La gestion des deux caisses relève exclusivement des partenaires sociaux mais ces tractations font figure de test pour la réforme du régime de base, que le gouvernement entend lancer d'ici la fin de l'année.

Le négociateur du Medef, Jean-François Pilliard, a admis qu'il y avait un "lien fort" entre l'avenir des retraites complémentaires et celui du régime général.

L'ÉCHÉANCE DU 1ER AVRIL

Il a en revanche démenti catégoriquement toute influence de la question de la succession de Laurence Parisot : "Le fait que le Medef soit en période électorale n'a strictement aucune incidence sur la façon dont nous menons les négociations."

Le négociateur de la CGT, Eric Aubin, a estimé que si le Medef ne revoyait pas ses dernières propositions, le rendez-vous de mercredi prochain serait inutile.

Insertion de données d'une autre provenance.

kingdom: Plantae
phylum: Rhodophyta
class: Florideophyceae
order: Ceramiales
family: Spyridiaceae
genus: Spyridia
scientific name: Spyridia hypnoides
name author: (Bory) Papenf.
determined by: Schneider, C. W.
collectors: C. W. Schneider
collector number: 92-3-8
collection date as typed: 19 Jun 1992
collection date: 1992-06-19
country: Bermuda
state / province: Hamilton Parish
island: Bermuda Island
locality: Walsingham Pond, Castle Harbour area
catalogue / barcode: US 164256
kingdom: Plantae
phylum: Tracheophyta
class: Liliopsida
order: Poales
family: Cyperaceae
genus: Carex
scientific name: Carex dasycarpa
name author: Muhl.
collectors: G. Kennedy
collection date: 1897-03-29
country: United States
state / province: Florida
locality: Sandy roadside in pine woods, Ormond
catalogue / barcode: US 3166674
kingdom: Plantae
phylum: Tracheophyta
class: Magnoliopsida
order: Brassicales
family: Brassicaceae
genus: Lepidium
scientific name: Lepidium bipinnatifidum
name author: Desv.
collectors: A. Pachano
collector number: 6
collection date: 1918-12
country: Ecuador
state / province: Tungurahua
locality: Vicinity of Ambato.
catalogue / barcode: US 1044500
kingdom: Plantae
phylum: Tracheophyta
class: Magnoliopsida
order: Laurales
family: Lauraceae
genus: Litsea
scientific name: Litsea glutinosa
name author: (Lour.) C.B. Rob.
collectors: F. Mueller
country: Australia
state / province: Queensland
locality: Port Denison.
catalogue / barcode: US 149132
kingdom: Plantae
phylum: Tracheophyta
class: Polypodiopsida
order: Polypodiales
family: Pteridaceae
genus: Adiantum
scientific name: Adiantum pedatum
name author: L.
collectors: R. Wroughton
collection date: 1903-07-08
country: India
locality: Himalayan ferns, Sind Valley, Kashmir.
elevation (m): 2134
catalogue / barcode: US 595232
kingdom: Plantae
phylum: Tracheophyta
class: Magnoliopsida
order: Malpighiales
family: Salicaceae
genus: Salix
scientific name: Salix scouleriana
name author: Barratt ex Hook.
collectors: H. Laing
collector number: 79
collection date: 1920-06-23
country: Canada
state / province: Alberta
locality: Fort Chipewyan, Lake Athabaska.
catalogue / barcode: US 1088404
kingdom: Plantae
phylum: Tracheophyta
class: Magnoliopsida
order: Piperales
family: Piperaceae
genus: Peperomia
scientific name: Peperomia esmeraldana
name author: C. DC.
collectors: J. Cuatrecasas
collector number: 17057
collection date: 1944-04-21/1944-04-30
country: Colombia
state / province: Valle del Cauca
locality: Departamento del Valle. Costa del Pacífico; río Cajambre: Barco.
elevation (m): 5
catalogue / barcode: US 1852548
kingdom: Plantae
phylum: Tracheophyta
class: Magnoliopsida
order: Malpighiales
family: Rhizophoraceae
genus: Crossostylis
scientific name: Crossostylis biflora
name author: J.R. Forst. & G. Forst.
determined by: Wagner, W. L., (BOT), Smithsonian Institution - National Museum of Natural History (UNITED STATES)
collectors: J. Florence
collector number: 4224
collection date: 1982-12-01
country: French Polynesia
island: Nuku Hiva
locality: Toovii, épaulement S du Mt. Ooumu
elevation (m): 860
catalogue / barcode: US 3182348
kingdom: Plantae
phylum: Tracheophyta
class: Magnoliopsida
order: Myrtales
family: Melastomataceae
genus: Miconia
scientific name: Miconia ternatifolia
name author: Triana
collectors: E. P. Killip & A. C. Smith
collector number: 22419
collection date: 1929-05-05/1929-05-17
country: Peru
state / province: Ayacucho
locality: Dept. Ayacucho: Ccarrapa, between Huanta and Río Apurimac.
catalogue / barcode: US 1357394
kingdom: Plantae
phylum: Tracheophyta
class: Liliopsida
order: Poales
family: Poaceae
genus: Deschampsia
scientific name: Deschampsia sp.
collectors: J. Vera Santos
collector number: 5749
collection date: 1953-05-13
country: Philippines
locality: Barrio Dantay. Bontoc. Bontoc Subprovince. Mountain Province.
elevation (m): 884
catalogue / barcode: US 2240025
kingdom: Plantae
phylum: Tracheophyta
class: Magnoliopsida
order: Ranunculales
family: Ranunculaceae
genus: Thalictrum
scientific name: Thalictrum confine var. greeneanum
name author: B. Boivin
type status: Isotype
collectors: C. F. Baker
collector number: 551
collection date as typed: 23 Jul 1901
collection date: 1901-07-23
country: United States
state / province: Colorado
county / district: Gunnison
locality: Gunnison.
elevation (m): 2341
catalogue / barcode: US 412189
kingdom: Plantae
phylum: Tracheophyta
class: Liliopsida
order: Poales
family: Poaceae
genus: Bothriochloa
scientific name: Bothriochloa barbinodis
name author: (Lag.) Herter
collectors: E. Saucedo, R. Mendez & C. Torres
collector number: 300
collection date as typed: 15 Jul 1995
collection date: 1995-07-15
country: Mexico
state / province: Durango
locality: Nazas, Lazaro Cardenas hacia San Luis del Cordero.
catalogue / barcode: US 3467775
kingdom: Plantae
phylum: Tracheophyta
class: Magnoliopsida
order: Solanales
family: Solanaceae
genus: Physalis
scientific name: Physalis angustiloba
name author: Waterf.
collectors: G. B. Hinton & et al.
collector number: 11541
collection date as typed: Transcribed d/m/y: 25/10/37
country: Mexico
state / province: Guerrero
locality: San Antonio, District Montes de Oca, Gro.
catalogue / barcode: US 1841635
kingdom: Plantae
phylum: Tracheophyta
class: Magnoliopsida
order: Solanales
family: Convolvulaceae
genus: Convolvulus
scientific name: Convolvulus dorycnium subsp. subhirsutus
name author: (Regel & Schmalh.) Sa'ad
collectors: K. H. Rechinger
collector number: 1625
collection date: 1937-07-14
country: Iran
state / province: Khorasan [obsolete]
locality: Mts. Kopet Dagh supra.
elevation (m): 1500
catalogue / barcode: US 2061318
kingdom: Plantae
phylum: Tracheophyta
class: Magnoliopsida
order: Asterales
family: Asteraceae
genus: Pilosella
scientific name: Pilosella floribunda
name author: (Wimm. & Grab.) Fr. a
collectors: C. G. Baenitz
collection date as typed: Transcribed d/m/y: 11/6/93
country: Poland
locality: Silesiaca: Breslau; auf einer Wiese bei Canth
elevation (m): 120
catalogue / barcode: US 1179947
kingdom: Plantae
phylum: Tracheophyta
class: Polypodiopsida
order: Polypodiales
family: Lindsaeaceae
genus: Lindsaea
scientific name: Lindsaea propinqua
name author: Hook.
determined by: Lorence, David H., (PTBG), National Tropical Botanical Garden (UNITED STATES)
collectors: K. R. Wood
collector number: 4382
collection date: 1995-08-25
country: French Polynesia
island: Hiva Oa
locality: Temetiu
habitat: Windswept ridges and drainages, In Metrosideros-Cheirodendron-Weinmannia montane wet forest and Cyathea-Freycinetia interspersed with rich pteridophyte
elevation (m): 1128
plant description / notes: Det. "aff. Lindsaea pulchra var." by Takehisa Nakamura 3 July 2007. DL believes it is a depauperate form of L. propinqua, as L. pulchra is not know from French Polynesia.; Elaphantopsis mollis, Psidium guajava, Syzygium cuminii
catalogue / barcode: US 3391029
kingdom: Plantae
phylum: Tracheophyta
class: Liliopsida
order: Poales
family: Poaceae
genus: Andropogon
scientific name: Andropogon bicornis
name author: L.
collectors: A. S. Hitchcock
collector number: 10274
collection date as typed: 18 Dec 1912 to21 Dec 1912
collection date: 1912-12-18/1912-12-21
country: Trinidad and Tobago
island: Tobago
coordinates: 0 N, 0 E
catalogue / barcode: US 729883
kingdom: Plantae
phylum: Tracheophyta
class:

Jean-François Pilliard s'est borné à déclarer que les organisations patronales examineraient d'ici mercredi "s'il y a des marges d'amélioration" pour leurs propositions.

Ces négociations, commencées en novembre, doivent aboutir avant fin mars pour que les nouveaux niveaux de cotisations et de prestations s'appliquent au 1er avril. Faute de quoi, c'est un accord de mars 2011 qui s'appliquera, avec pour conséquence le creusement des déficits des retraites complémentaires.

L'Agirc et de l'Arrco, dont les prestations sont fonction d'un nombre de points accumulés par les retraités pendant leur vie active, contribuent à hauteur de près de quatre milliards d'euros au déficit général du système français de retraites (14 milliards d'euros en 2011).

Si rien n'est fait, leur besoin de financement pourrait atteindre huit milliards d'euros par an en 2020, selon le Conseil d'orientation des retraites (Cor).

Mais les partenaires sociaux estiment que s'ils s'accordent sur des mesures conservatoires à court terme, cela ne résoudra pas le problème à long terme des retraites complémentaires.

Le Medef propose ainsi un groupe de travail sur le devenir à moyen et long termes des retraites complémentaires, en fonction, notamment, de la future réforme du régime général.